Vaccination is a choice for nearly everyone. Smoking is a choice for everyone. To compare getting to a “healthy weight” to getting vaccinated or quitting smoking is a false equivalency. A lot of people will never be able to get to the healthy weight range identified by so many health organizations.
The figure that Maher points to on a repeated basis is that 78% of people hospitalized due to Covid are overweight or obese. I have seen that figure quoted on news broadcasts and in publications that I hold with some esteem, so I fully accept that. I have also read that 80% of people who die of Covid are over age 65, which is a slightly higher percentage than what Maher quoted on a recent episode of Real Time, but okay. He opens his #adulting comedy special by saying people who are vaccinated don’t die of Covid, and while that is usually the case, there are people with underlying conditions (and please don’t say these people would have died anyway; everyone dies eventually, MS isn’t a death sentence, and many people-myself included-have survived cancer) who have died despite being vaccinated. It is rare. But just like it is rare to die from Covid despite being vaccinated, it is rare to be moderately to severely immunocompromised, and if I were to draw this out as a Venn diagram… well you know where the overlap occurs. So being rare, as I annoyingly am on so many levels, I am wearing a fucking mask and I am not going to be silent when someone insults me for doing so!
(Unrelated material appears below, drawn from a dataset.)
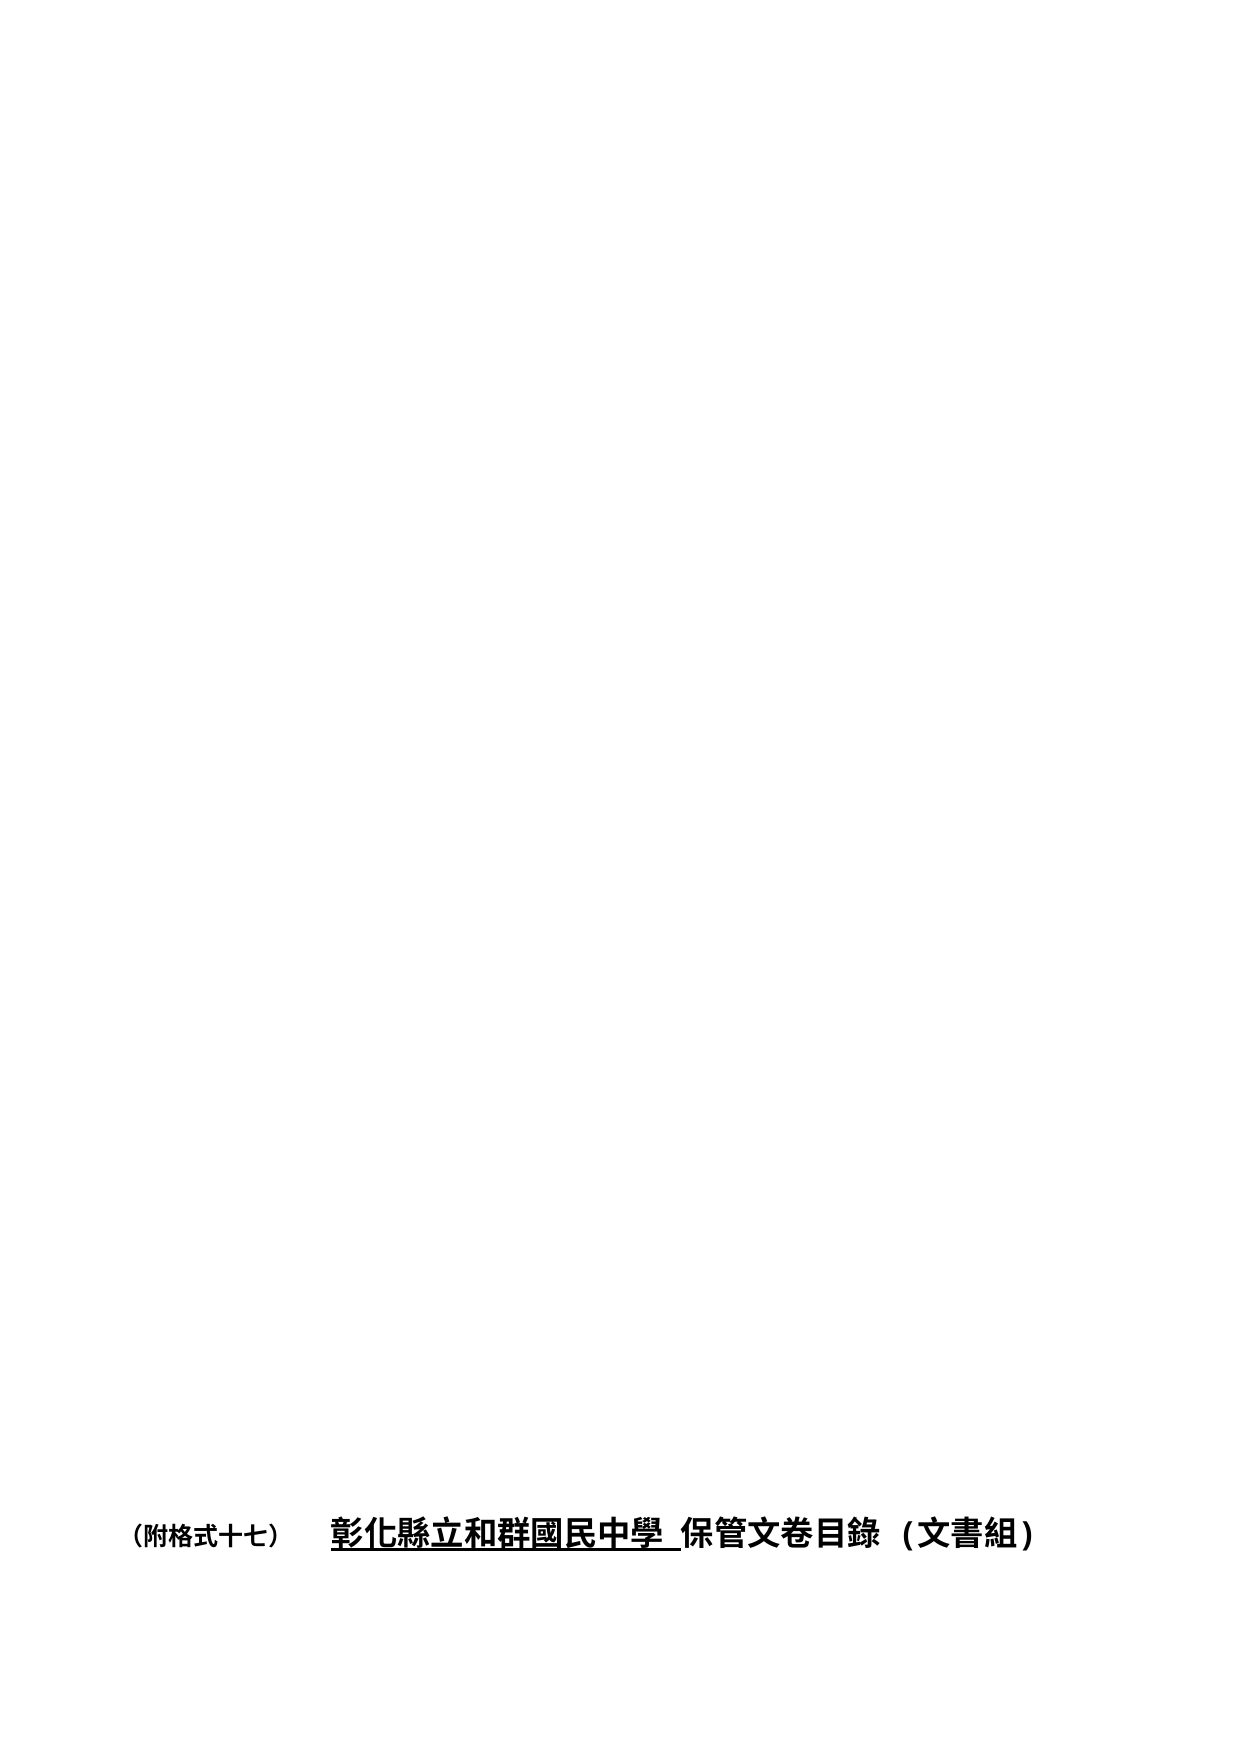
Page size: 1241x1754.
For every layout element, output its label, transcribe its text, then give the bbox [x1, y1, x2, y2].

text （附格式十七） 彰化縣立和群國民中學 保管文卷目錄 (文書組) [118, 1489, 1152, 1552]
By the way, this isn’t meant to cancel anyone. I say what I say to try to enlighten and to add to the discourse rather than the discord. I would say it is a cheap shot to ridicule someone over a condition they have little to no control over, but sometimes a person is unaware this is the case. If that person learns more, atones by admitting they were wrong, we need to accept that! The real cancellation happens when we engage in static evaluation. That is not healthy for any of us.
Why I wear a mask
Great post! It's so crazy and sad to me that mask wearing has political implications in the US. It's like suddenly deciding that using a wheelchair is a political statement. "You're not army crawling around town? You asshole!"
The current culture in the US makes me worried about moving back. Adam is really worried about being around a lot of people not wearing masks. He's not immunocompromised, but it makes him angry that the immunocompromised are at higher risk because of healthy people spreading the disease.
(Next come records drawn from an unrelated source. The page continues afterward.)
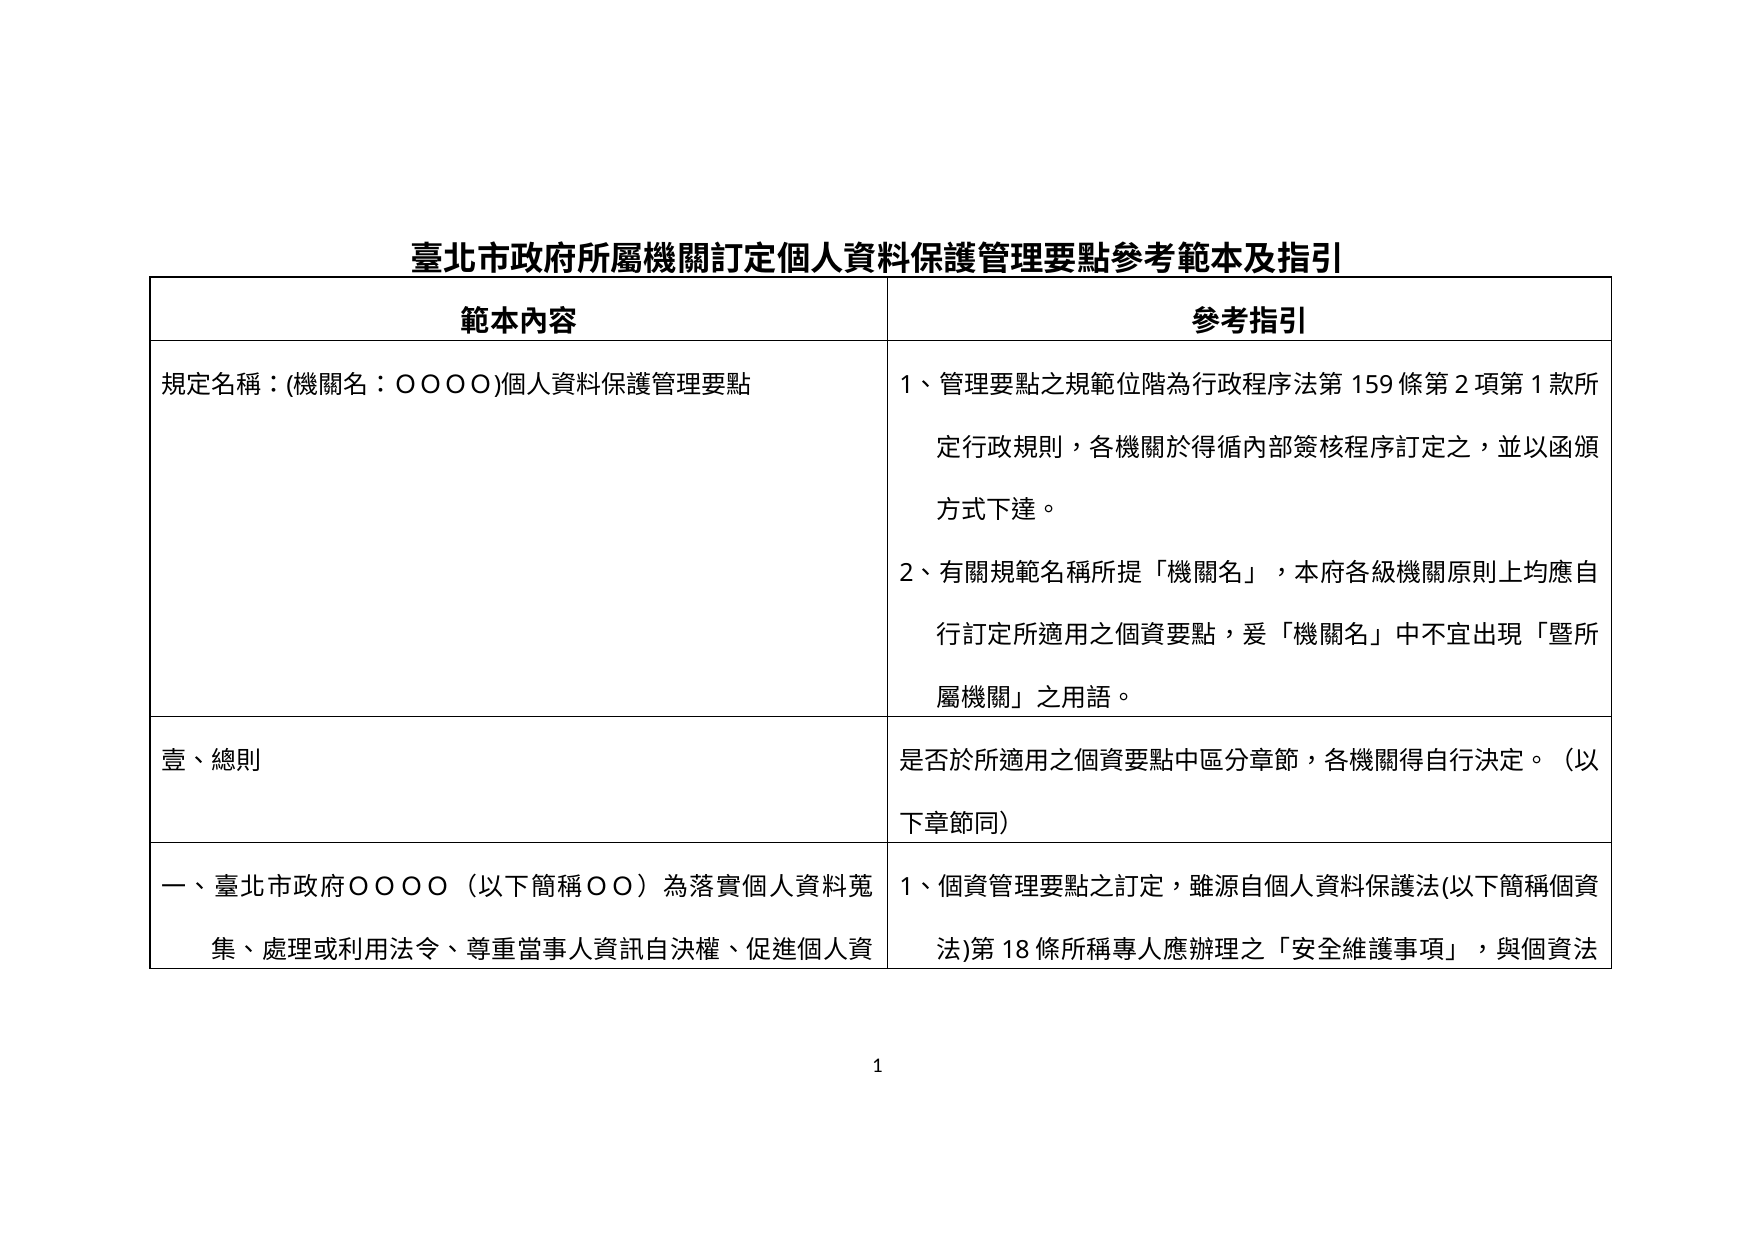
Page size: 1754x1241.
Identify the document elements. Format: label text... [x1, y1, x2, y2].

table_cell 是否於所適用之個資要點中區分章節，各機關得自行決定。（以下章節同） [888, 717, 1611, 842]
table_cell 1、管理要點之規範位階為行政程序法第159條第2項第1款所定行政規則，各機關於得循內部簽核程序訂定之，並以函頒方式下達。 2、有關規範名稱所提「機關名」，本府各級機關原則上均應自行訂定所適用之個資要點，爰「機關名」中不宜出現「暨所屬機關」之用語。 [888, 341, 1611, 716]
table_header 參考指引 [888, 278, 1611, 340]
table_header 範本內容 [151, 278, 887, 340]
table_cell 規定名稱：(機關名：ＯＯＯＯ)個人資料保護管理要點 [151, 341, 887, 716]
text 臺北市政府所屬機關訂定個人資料保護管理要點參考範本及指引 [150, 214, 1604, 276]
table_cell 壹、總則 [151, 717, 887, 842]
table_cell 1、個資管理要點之訂定，雖源自個人資料保護法(以下簡稱個資法)第18條所稱專人應辦理之「安全維護事項」，與個資法 [888, 843, 1611, 968]
table_cell 一、臺北市政府ＯＯＯＯ（以下簡稱ＯＯ）為落實個人資料蒐集、處理或利用法令、尊重當事人資訊自決權、促進個人資 [151, 843, 887, 968]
Roxane Gay often says that cancel culture isn't real. The people who are supposedly "cancelled" like Louis CK or Dave Chapelle continue do very well in their careers, so how is that a cancellation? They're merely suffering from criticism. You're just as entitled to your words as they are to theirs.
Of course, I understand the intended message here is that listening is good, empathy is good, we should work toward respectful communication, not shut people down, I get that.
It would just make me really sad if you censored yourself out of fear that someone will criticize you for "canceling" someone. That's essentially self-cancelling. Your words are valuable and the world needs them.